## BEGIN

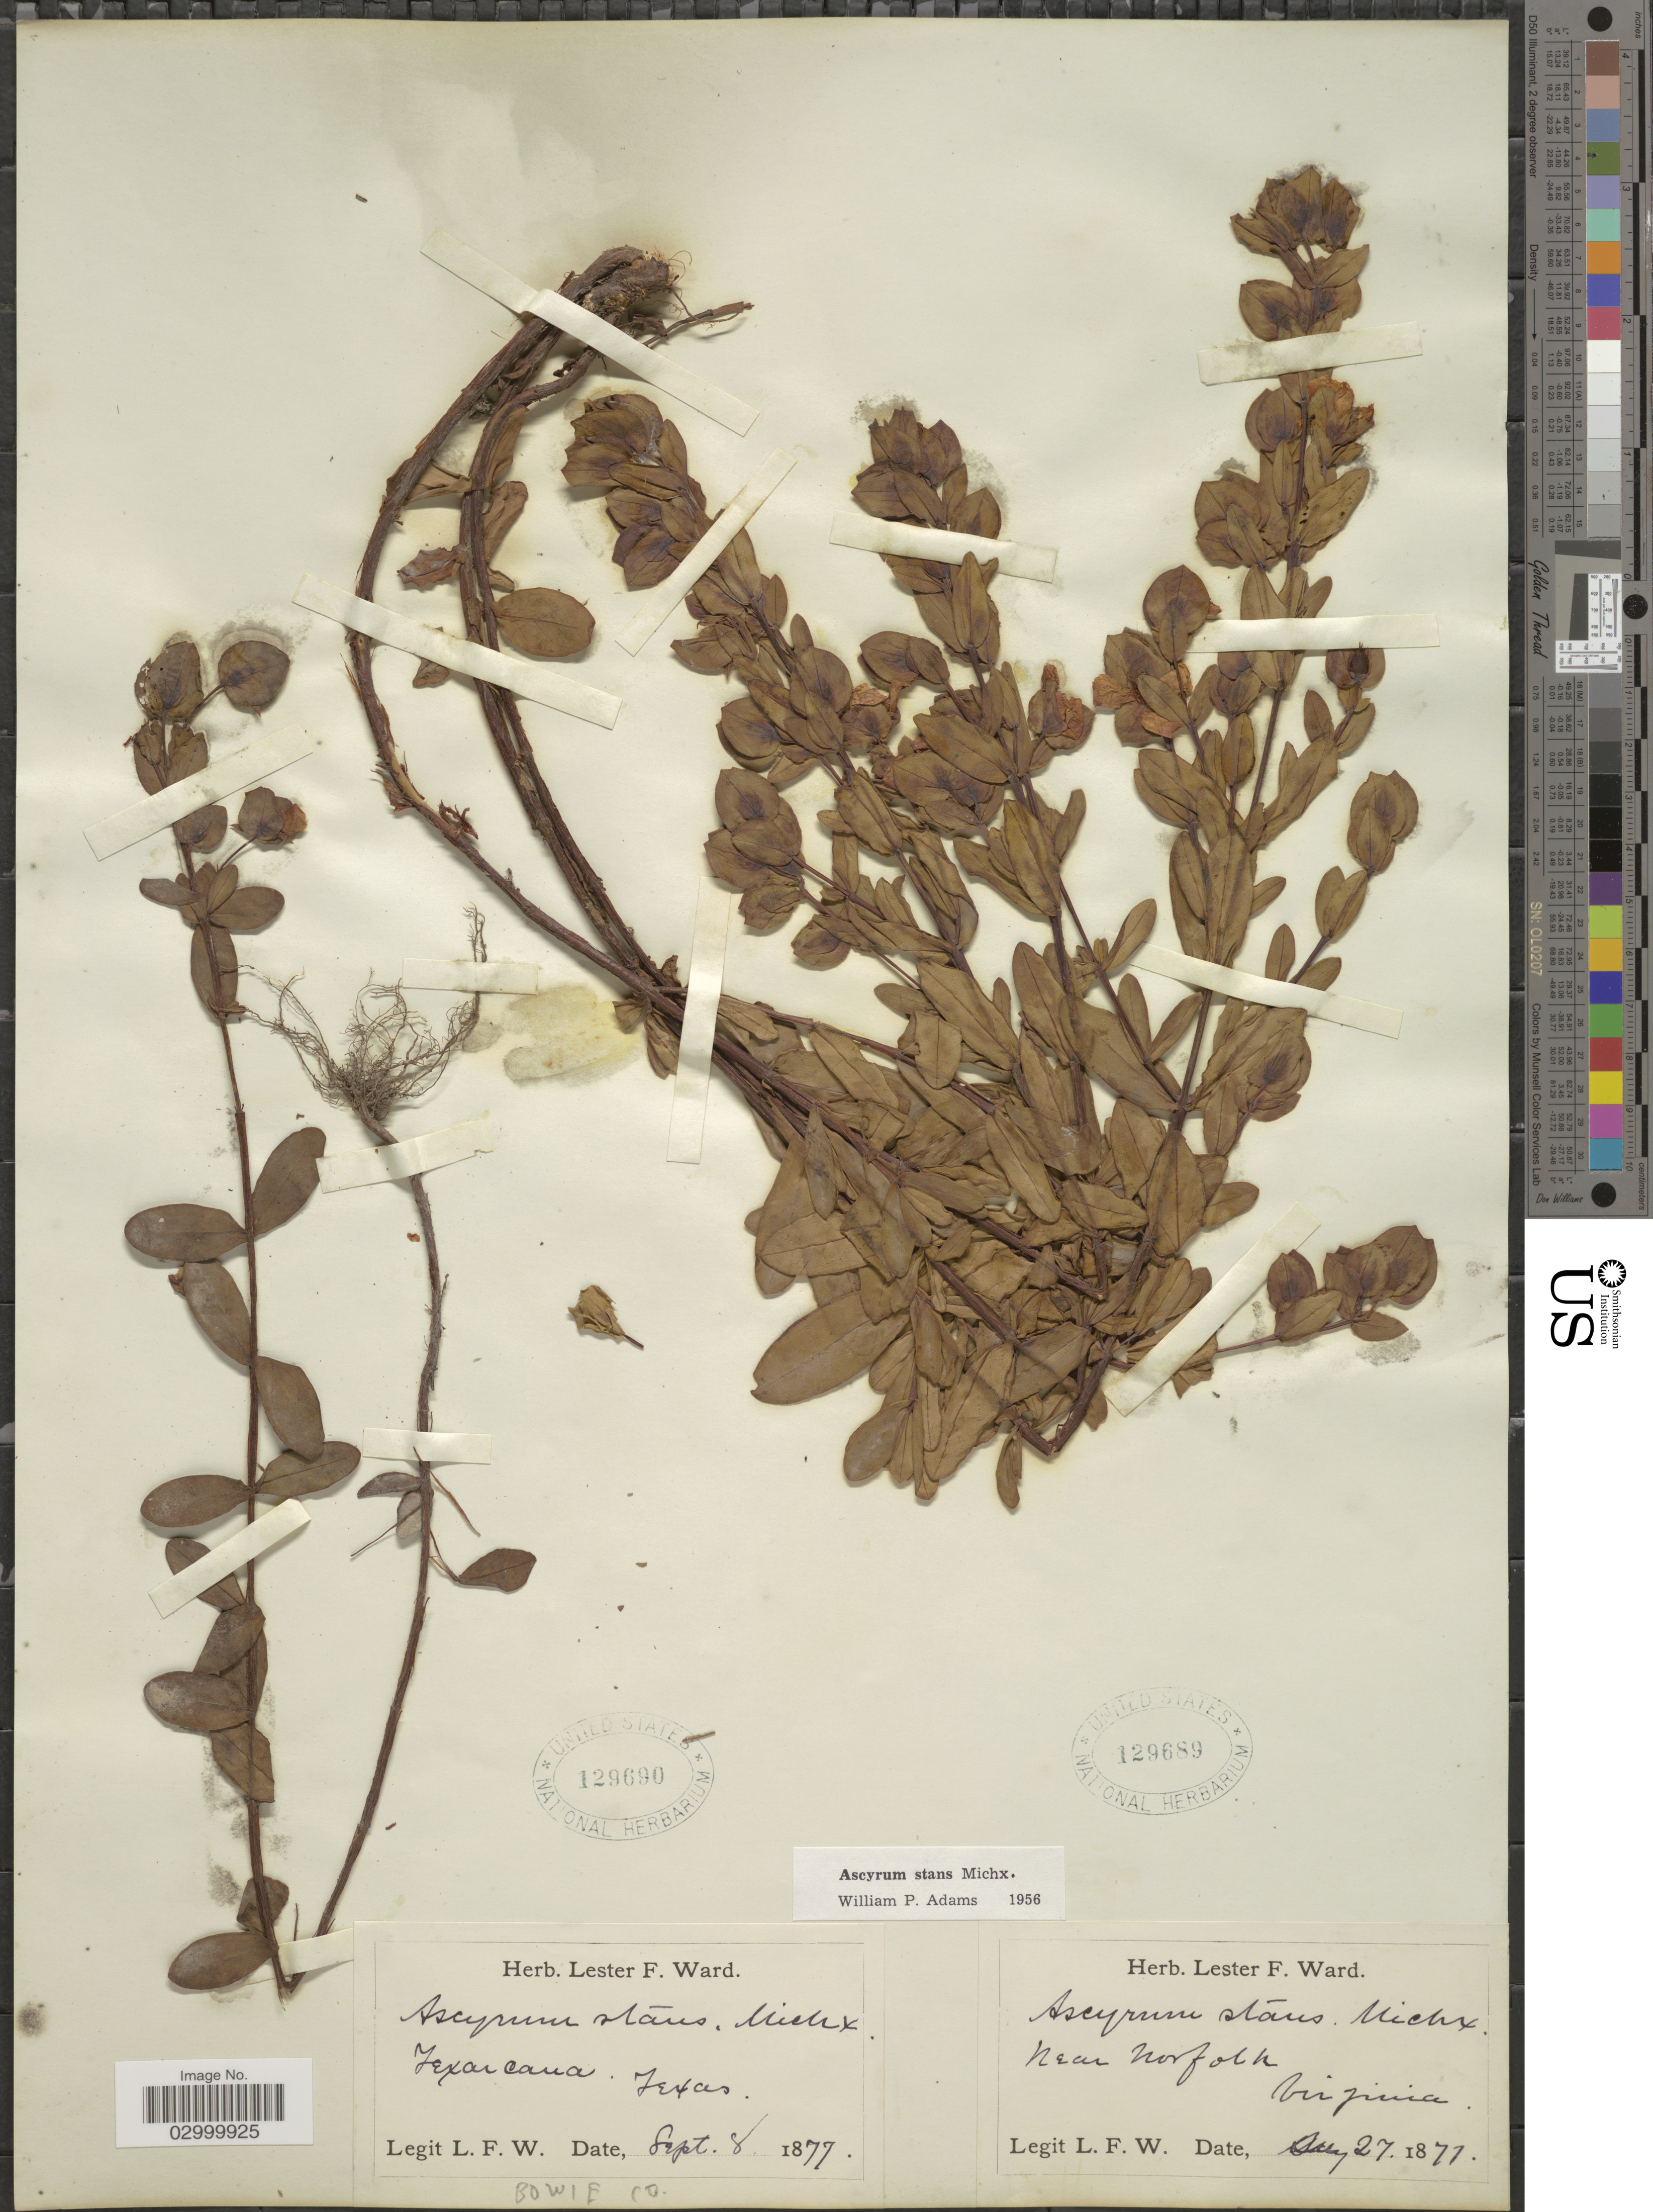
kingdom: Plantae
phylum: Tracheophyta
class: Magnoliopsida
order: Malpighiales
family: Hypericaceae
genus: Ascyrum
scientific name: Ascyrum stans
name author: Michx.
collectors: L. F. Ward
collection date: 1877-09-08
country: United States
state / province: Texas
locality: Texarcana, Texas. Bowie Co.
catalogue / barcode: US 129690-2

## END

## What to produce:
Please rewrite every line of the records above as a numbered list, skipping any blank lines and leaving the pictures out.

## Final result:
1. kingdom: Plantae
2. phylum: Tracheophyta
3. class: Magnoliopsida
4. order: Malpighiales
5. family: Hypericaceae
6. genus: Ascyrum
7. scientific name: Ascyrum stans
8. name author: Michx.
9. collectors: L. F. Ward
10. collection date: 1877-09-08
11. country: United States
12. state / province: Texas
13. locality: Texarcana, Texas. Bowie Co.
14. catalogue / barcode: US 129690-2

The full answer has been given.